The land was transferred to Tuck-A-Way II LLC in 2009 for $4.6 million, and Tuck-A-Way still has the deed, according to the Dauphin County Recorder of Deeds.

According to Letavic, the land to the south of Route 230 will be developed by Wellington and will still be the traditional neighborhood development.

To the north of Route 230, Letavic said Core5 is proposing a logistics center.

Core5 will also develop the former School Heights Village development behind Saturday’s Market. The development could now be mini-warehouses, a logistics center or an office park, Letavic said.

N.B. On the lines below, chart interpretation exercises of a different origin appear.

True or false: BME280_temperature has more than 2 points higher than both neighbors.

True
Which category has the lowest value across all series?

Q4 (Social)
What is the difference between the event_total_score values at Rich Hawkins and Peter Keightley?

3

Originally, School Heights Village, about 200 acres behind Saturday’s Market, was going to be the site of 986 residences, including single-family homes, townhomes, apartments, and commercial spaces.

Another logistics center is being proposed behind Ed’s Landscaping, Letavic said. He said Vision Properties is the proposed developer, and it has the land under agreement.

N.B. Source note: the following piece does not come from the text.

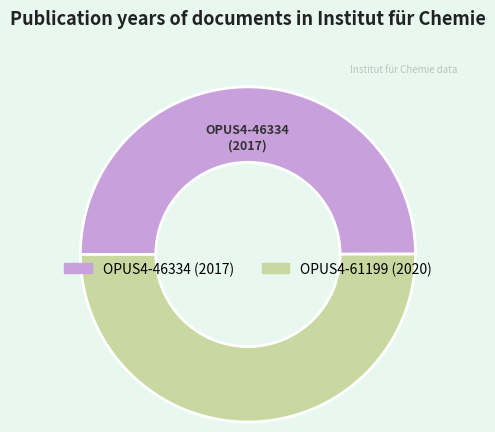

Do OPUS4-46334 and OPUS4-61199 together represent more than half of the pie?

Yes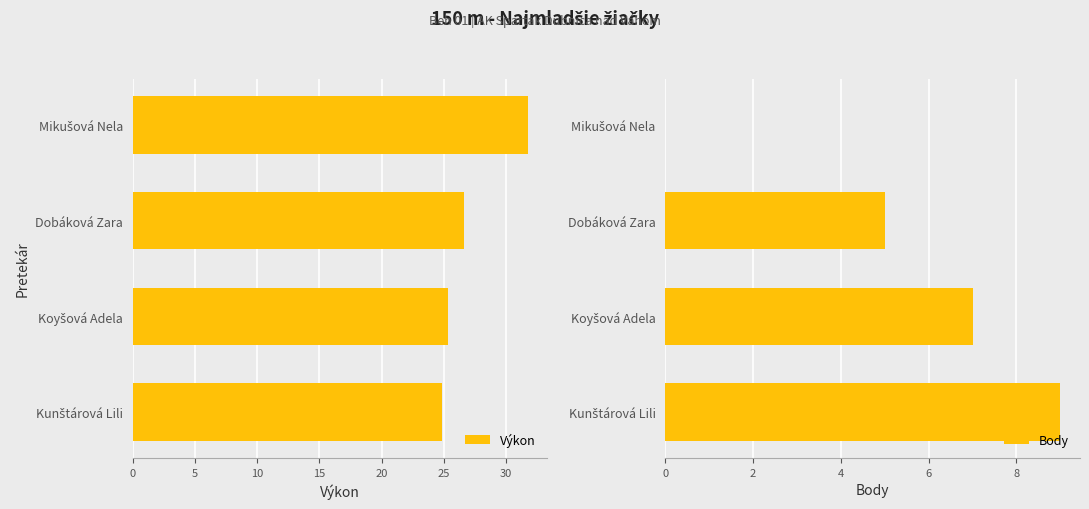

Where is Výkon nearest to the value 28?

Dobáková Zara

“They said they’re not sure if it’s going to be just a logistics center or if it’s going to be a logistics center business park. It could be a combination in here,” he said.

According to the public hearing notice, 43 properties along Route 230 — zoned industrial, agricultural and residential — would be rezoned to C-2 commercial.

The effected properties include the northern portion of the Lytle Farms project; land south of Route 283 and between Mill and Geyers Church roads; property south of Route 230, but north of Foxianna Road and west of Schoolhouse Road; and land on either side of Route 230 bordered by Hertzler Road to the west and the township line to the east.

At the same time, the township is working on bringing public sewer — and maybe public water, too — to a development called Londonderry Estates and applying for a Pennsylvania Infrastructure Investment Authority grant and loan to fund it. The PennVEST grant could cover up to 20 percent of the project, and the rest would be funded through the loan.

Township solicitors are working on developing an inter-municipal agreement between Londonderry and Derry Township Municipal Authority. According to Letavic, from that agreement and the PennVEST application, the township will have a “better idea of what are the individual costs for each household.”

The connection from the sewer line to the house is the homeowner’s responsibility, Letavic said, and could cost from $14,000 to $18,000. He’s working to see if there’s funding available for low interest loans to help make it more affordable.

Why is this happening?

Municipalities are required to develop a sewage facilities plan under the 1966 Pennsylvania Sewage Facilities Act, known as Act 537. The township’s plan calls for public sewer to be brought into specific areas of the township, including the Londonderry Estates development and Sewer Districts No. 2 and 3 where Lytle Farms and School Heights Village were proposed to be built.

Letavic estimated that bringing public sewer to the entire 230 corridor — not just Lytle Farms and School Heights Village — would cost $26 million.

“What I’m trying to do is find a way to partner with developers so that our residents don’t get all the cost,” Letavic said.

While the township has been able to get grants, its tax base hasn’t grown, Letavic said. The township needs to grow, he said.

The three developers have committed $15 million to bring public sewer to Route 230 which will bring a public sewer pipe from Derry Township Municipal Authority’s Southwest Water Treatment Facility to the entirety of Route 230.

Capacity will be built in the line for other areas slated to hook onto the public sewer system.

Letavic said the township has “worked very hard” over the past 14 years to find developers who wanted to develop in Londonderry.

The traditional neighborhood developers were ready to go in 2008 when the housing market crashed, Letavic said.

“Since that time, I worked extremely hard to go out, network, contact people, talk to people, try to find responsible builders that will come invest in our township. So we don’t wait for them. We go after them because if you wait, you won’t get them. We don’t have anything to offer them. They can go anywhere else where there’s already public water and sewer and start,” Letavic said.